Germany has ordered Facebook to curb its data collection practices in the country, after a ruling that the world’s largest social media network abused its market dominance to gather information about users without their knowledge or consent.
“In future, Facebook will no longer be allowed to force its users to agree to the practically unrestricted collection and assigning of non-Facebook data to their Facebook accounts,” Federal Cartel Office chief Andreas Mundt said in the landmark order on Thursday.
Facebook said it would appeal the ruling, the culmination of a three-year probe, saying the antitrust watchdog underestimated the competition it faced and undermined Europe-wide privacy rules that took effect last year.
The findings follow fierce global scrutiny of Facebook over a series of privacy lapses, including the leak of data on tens of millions of users, as well as the extensive use of targeted ads by foreign powers seeking to influence elections in the United States.

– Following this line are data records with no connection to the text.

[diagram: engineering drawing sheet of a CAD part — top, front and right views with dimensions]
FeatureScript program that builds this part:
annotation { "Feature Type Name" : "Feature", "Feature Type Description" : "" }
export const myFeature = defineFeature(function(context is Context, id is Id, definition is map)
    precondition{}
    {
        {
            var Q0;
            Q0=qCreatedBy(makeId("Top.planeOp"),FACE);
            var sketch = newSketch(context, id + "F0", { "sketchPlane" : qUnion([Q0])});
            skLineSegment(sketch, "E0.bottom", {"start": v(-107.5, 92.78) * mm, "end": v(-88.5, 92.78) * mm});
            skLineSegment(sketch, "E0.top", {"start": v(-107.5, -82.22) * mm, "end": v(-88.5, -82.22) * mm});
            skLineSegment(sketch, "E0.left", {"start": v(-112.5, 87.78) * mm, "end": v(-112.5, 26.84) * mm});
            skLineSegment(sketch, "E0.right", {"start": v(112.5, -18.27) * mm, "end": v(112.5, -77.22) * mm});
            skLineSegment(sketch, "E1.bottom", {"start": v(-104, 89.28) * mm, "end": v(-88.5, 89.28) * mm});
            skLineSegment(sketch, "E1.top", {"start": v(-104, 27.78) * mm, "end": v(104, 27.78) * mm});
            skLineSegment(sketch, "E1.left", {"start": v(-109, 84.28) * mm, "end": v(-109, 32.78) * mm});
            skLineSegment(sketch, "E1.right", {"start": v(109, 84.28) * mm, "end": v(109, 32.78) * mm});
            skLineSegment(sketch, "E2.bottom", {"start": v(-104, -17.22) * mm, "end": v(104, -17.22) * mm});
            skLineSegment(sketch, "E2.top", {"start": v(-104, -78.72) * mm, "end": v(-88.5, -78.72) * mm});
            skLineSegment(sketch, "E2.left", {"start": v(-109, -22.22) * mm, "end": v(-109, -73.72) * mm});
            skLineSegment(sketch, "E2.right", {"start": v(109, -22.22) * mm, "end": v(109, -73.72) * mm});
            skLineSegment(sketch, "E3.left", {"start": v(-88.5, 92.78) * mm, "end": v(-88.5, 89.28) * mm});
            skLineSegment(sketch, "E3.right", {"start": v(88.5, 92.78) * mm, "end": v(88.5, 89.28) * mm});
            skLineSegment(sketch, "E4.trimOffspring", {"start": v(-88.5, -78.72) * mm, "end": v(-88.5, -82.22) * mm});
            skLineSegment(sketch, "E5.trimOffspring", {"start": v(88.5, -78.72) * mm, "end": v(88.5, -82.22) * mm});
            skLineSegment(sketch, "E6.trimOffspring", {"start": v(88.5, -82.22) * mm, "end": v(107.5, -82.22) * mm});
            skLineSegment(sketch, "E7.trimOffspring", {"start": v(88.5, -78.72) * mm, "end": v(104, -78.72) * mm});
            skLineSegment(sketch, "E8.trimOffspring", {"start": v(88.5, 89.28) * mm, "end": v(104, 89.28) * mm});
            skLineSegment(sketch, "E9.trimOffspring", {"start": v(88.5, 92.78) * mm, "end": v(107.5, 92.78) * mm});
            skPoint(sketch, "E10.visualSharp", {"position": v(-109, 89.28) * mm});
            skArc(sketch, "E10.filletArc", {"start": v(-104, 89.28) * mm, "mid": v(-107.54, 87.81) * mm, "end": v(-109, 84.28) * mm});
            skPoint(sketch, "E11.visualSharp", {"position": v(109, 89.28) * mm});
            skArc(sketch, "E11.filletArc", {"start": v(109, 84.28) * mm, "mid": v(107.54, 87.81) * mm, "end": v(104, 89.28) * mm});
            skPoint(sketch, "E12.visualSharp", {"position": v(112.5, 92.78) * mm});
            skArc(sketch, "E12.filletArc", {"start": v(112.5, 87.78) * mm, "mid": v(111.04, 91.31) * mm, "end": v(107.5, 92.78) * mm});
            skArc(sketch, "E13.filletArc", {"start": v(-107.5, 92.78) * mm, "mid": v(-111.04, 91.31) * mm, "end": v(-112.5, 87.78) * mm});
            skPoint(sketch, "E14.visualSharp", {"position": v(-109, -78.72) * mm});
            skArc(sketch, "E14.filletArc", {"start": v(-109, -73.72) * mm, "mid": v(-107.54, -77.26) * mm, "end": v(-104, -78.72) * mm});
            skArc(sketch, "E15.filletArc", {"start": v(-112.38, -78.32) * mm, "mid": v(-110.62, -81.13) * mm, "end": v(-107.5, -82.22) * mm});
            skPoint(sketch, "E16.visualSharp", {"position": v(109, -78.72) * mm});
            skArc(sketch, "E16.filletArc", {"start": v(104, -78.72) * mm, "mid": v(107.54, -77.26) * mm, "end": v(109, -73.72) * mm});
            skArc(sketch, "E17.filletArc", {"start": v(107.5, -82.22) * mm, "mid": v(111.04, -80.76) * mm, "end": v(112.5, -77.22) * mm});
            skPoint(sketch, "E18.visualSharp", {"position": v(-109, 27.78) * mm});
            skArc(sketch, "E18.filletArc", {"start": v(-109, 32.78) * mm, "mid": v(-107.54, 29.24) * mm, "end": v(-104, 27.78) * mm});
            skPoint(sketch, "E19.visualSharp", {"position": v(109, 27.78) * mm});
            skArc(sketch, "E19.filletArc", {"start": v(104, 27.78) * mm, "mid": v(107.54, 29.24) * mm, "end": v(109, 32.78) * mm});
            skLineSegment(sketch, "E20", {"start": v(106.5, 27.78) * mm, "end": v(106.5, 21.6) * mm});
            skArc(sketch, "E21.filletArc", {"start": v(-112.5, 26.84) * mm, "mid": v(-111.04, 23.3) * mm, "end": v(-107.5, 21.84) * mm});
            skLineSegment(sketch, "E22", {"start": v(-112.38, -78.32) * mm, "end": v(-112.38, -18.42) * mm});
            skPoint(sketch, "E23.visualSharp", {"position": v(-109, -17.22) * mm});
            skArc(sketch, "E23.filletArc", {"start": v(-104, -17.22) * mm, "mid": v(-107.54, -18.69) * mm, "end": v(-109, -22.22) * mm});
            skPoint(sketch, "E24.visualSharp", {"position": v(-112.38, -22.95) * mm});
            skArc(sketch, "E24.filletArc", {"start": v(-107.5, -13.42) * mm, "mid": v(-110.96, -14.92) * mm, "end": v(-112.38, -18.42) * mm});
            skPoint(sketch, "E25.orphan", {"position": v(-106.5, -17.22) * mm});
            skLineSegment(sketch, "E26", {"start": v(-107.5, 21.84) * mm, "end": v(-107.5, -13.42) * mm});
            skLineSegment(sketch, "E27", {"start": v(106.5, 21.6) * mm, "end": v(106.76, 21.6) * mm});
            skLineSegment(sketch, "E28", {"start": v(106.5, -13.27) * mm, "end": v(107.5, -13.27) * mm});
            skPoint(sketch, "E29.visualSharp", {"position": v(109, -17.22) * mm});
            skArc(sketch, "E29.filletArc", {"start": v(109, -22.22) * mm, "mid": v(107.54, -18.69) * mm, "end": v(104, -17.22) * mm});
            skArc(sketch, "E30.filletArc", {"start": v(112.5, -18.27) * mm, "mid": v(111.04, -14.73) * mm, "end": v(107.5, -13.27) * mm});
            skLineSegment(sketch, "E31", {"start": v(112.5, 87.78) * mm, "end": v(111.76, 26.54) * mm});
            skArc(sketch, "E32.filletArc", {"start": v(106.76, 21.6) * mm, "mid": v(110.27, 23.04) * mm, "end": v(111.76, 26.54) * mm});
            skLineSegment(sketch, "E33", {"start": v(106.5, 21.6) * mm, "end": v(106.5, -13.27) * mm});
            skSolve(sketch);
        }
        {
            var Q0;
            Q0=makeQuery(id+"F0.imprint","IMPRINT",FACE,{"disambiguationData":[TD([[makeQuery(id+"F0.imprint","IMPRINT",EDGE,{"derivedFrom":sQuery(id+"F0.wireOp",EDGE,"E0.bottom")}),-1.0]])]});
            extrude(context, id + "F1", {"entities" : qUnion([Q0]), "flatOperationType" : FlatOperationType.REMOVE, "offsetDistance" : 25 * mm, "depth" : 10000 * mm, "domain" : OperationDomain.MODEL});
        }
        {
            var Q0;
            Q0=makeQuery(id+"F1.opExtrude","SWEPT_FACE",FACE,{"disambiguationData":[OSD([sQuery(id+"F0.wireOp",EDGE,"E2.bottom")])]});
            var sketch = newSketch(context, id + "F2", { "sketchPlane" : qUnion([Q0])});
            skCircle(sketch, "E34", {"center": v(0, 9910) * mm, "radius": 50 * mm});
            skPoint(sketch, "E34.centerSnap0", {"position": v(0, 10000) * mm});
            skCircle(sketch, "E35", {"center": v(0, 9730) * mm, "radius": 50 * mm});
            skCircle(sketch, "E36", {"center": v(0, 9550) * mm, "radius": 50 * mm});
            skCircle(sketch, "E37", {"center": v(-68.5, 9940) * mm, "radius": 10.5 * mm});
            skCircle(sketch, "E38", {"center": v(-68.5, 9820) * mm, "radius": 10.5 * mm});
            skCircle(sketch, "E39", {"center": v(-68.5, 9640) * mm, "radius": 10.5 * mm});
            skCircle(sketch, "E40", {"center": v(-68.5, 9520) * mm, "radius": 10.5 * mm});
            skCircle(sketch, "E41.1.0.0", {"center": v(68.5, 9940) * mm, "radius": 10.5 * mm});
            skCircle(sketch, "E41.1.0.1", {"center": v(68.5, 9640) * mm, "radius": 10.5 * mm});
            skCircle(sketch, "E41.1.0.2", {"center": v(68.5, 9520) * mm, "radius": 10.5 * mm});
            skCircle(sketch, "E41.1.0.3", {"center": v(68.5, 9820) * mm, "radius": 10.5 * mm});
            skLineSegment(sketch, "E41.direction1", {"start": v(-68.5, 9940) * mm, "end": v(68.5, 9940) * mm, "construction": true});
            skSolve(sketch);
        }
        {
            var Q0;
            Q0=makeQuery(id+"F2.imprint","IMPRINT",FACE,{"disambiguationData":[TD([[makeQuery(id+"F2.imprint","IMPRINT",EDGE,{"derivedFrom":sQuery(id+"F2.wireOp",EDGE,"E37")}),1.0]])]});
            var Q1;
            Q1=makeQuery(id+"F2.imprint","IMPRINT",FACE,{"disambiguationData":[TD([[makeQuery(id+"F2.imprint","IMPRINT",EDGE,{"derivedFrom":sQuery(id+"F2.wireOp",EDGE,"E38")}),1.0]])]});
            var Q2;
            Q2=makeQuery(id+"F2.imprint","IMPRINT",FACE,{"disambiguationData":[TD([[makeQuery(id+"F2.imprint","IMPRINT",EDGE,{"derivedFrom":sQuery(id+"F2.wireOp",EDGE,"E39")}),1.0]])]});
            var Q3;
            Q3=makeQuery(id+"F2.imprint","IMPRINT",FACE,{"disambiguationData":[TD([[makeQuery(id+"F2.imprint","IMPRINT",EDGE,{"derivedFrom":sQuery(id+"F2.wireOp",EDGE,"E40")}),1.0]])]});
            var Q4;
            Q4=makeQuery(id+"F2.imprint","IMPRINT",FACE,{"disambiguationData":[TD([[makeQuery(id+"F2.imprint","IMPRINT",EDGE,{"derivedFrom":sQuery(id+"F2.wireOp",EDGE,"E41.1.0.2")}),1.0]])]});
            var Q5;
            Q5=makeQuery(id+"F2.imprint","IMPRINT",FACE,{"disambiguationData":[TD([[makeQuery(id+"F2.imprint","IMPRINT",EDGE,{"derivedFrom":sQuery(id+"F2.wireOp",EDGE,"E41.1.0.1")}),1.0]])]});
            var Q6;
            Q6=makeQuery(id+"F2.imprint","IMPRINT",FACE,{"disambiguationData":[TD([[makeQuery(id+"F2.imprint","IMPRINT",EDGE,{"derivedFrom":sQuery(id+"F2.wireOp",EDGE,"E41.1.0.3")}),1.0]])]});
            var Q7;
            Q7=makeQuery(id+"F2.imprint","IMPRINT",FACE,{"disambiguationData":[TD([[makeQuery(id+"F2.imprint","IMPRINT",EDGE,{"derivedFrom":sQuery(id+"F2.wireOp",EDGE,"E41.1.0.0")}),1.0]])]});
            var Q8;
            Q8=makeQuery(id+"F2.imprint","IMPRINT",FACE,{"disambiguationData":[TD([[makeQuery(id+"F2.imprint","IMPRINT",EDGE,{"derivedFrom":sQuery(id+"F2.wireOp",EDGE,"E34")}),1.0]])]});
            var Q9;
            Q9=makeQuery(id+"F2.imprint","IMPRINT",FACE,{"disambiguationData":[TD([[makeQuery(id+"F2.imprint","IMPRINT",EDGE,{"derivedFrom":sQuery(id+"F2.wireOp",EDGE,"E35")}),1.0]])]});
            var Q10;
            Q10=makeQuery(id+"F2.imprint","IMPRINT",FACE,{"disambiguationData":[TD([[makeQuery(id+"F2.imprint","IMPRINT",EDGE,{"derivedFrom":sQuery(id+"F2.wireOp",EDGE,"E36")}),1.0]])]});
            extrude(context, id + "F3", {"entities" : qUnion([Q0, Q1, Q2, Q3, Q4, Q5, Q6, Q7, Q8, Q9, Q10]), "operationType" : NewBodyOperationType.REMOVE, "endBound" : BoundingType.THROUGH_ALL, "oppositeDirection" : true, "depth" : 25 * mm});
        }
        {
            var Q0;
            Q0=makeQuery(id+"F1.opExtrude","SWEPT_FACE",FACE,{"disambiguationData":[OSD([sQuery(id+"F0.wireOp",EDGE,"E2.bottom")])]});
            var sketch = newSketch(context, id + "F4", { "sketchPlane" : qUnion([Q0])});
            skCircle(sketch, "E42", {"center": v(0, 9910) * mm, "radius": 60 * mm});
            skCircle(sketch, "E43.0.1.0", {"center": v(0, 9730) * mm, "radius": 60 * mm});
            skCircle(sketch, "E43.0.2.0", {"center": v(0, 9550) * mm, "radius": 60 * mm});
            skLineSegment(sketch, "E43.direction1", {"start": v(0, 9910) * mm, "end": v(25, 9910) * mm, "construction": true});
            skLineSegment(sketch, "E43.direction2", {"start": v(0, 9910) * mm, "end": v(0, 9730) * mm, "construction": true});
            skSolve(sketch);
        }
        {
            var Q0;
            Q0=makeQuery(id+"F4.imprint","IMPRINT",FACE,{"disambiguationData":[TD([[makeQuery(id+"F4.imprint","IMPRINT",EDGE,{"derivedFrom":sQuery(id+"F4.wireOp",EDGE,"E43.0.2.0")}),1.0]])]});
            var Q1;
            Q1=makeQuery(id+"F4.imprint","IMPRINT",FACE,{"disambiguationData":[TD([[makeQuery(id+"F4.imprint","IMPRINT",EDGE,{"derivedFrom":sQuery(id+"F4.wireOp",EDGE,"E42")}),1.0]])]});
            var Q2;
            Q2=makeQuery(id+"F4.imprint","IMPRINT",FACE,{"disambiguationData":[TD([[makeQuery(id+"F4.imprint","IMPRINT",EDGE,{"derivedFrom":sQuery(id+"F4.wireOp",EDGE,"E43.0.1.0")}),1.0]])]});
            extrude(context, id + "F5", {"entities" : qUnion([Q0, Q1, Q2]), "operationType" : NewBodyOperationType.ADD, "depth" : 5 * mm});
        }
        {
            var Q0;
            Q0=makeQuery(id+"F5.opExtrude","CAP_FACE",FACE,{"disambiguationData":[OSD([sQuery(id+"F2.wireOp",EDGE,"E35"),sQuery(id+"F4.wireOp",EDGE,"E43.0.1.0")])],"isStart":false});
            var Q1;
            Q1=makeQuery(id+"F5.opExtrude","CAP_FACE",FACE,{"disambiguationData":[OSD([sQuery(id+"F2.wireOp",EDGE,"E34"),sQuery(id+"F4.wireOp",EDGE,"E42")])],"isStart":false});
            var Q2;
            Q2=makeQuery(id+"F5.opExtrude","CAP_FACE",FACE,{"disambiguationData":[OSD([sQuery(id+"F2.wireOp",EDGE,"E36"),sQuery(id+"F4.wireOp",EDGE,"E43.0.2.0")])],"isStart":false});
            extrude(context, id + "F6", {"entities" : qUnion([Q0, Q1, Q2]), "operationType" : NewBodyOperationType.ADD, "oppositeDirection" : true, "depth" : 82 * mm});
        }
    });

These have gone down badly with Germans, reflecting broader concerns over personal surveillance that dates back to Germany’s history of Nazi and Communist rule in the 20th century.
“Users are often unaware of this flow of data and cannot prevent it if they want to use the services,” Justice Minister Katarina Barley told Reuters news agency, welcoming the ruling.
“We need to be rigorous in tackling the abuse of power that comes with data.”
The cartel office objected in particular to how Facebook pools data on people from third-party apps – including its own WhatsApp and Instagram services – and its online tracking of people who are not even members.
|Federal Cartel Office chief Andreas Mundt after the ruling on Thursday [Rolf Vennenbernd/DPA/AP]|
That includes tracking visitors to websites with an embedded Facebook ‘like’ or share button – and pages where it observes people even though there is no obvious sign the social network is present.
The ruling does not yet have legal force and Facebook has a month to appeal, which the social network said it would do.
“We disagree with their conclusions and intend to appeal so that people in Germany continue to benefit fully from all our services,” Facebook said in a blog post.
“The Bundeskartellamt underestimates the fierce competition we face in Germany, misinterprets our compliance with the GDPR, and threatens the mechanism European law provides for ensuring consistent data protection standards across the EU.”